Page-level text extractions
****

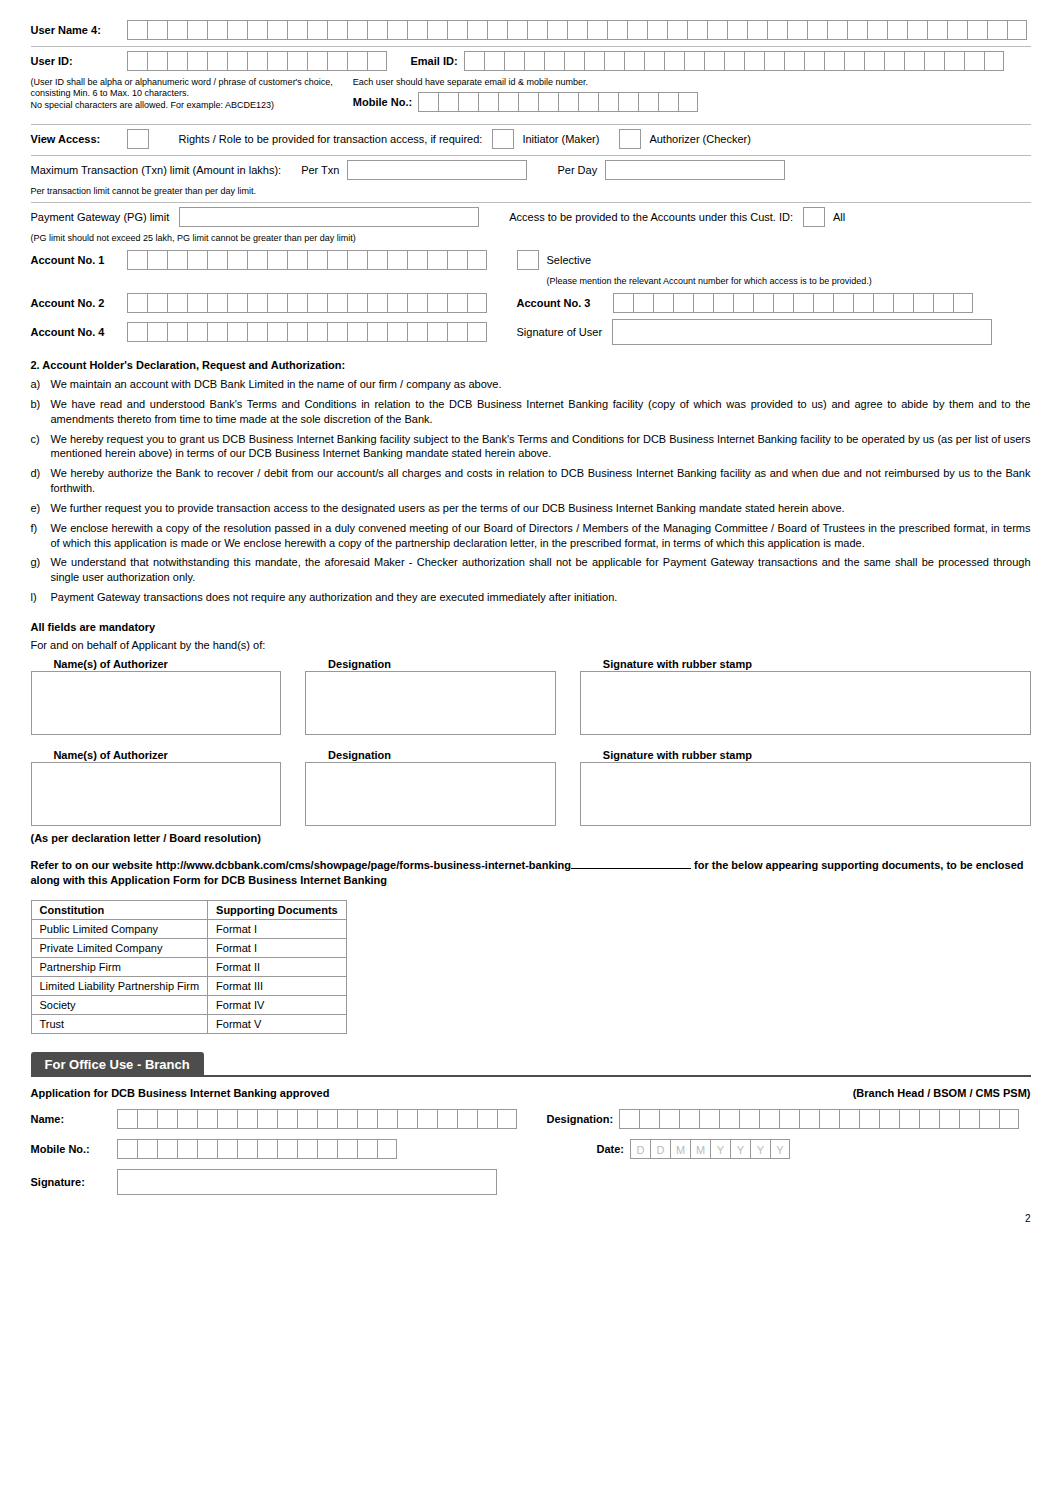User Name 4:
User ID: Email ID:
(User ID shall be alpha or alphanumeric word / phrase of customer's choice,
consisting Min. 6 to Max. 10 characters.
No special characters are allowed. For example: ABCDE123)
Each user should have separate email id & mobile number.
Mobile No.:
View Access: Rights / Role to be provided for transaction access, if required: Initiator (Maker) Authorizer (Checker)
Maximum Transaction (Txn) limit (Amount in lakhs): Per Txn Per Day
Per transaction limit cannot be greater than per day limit.
Payment Gateway (PG) limit
(PG limit should not exceed 25 lakh, PG limit cannot be greater than per day limit)
Access to be provided to the Accounts under this Cust. ID: All
Account No. 1
Selective
(Please mention the relevant Account number for which access is to be provided.)
Account No. 2 Account No. 3
Account No. 4 Signature of User
2. Account Holder's Declaration, Request and Authorization:
a) We maintain an account with DCB Bank Limited in the name of our firm / company as above.
b) We have read and understood Bank's Terms and Conditions in relation to the DCB Business Internet Banking facility (copy of which was provided to us) and agree to abide by them and to the amendments thereto from time to time made at the sole discretion of the Bank.
c) We hereby request you to grant us DCB Business Internet Banking facility subject to the Bank's Terms and Conditions for DCB Business Internet Banking facility to be operated by us (as per list of users mentioned herein above) in terms of our DCB Business Internet Banking mandate stated herein above.
d) We hereby authorize the Bank to recover / debit from our account/s all charges and costs in relation to DCB Business Internet Banking facility as and when due and not reimbursed by us to the Bank forthwith.
e) We further request you to provide transaction access to the designated users as per the terms of our DCB Business Internet Banking mandate stated herein above.
f) We enclose herewith a copy of the resolution passed in a duly convened meeting of our Board of Directors / Members of the Managing Committee / Board of Trustees in the prescribed format, in terms of which this application is made or We enclose herewith a copy of the partnership declaration letter, in the prescribed format, in terms of which this application is made.
g) We understand that notwithstanding this mandate, the aforesaid Maker - Checker authorization shall not be applicable for Payment Gateway transactions and the same shall be processed through single user authorization only.
l) Payment Gateway transactions does not require any authorization and they are executed immediately after initiation.
All fields are mandatory
For and on behalf of Applicant by the hand(s) of:
| Name(s) of Authorizer | | Designation | | Signature with rubber stamp |
| Name(s) of Authorizer | | Designation | | Signature with rubber stamp |
(As per declaration letter / Board resolution)
Refer to on our website http://www.dcbbank.com/cms/showpage/page/forms-business-internet-banking for the below appearing supporting documents, to be enclosed along with this Application Form for DCB Business Internet Banking
| Constitution | Supporting Documents |
| --- | --- |
| Public Limited Company | Format I |
| Private Limited Company | Format I |
| Partnership Firm | Format II |
| Limited Liability Partnership Firm | Format III |
| Society | Format IV |
| Trust | Format V |
For Office Use - Branch
Application for DCB Business Internet Banking approved (Branch Head / BSOM / CMS PSM)
Name: Designation:
Mobile No.: Date: D D M M Y Y Y Y
Signature:
2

****

● **WHAT NEEDS TO BE DONE**
Each line from the one with "l) Payment Gateway" through the end of the entries above must be set down exactly, both end lines included, and no other line may appear.

● **TASK OUTPUT**
l) Payment Gateway transactions does not require any authorization and they are executed immediately after initiation.
All fields are mandatory
For and on behalf of Applicant by the hand(s) of:
| Name(s) of Authorizer | | Designation | | Signature with rubber stamp |
| Name(s) of Authorizer | | Designation | | Signature with rubber stamp |
(As per declaration letter / Board resolution)
Refer to on our website http://www.dcbbank.com/cms/showpage/page/forms-business-internet-banking for the below appearing supporting documents, to be enclosed along with this Application Form for DCB Business Internet Banking
| Constitution | Supporting Documents |
| --- | --- |
| Public Limited Company | Format I |
| Private Limited Company | Format I |
| Partnership Firm | Format II |
| Limited Liability Partnership Firm | Format III |
| Society | Format IV |
| Trust | Format V |
For Office Use - Branch
Application for DCB Business Internet Banking approved (Branch Head / BSOM / CMS PSM)
Name: Designation:
Mobile No.: Date: D D M M Y Y Y Y
Signature:
2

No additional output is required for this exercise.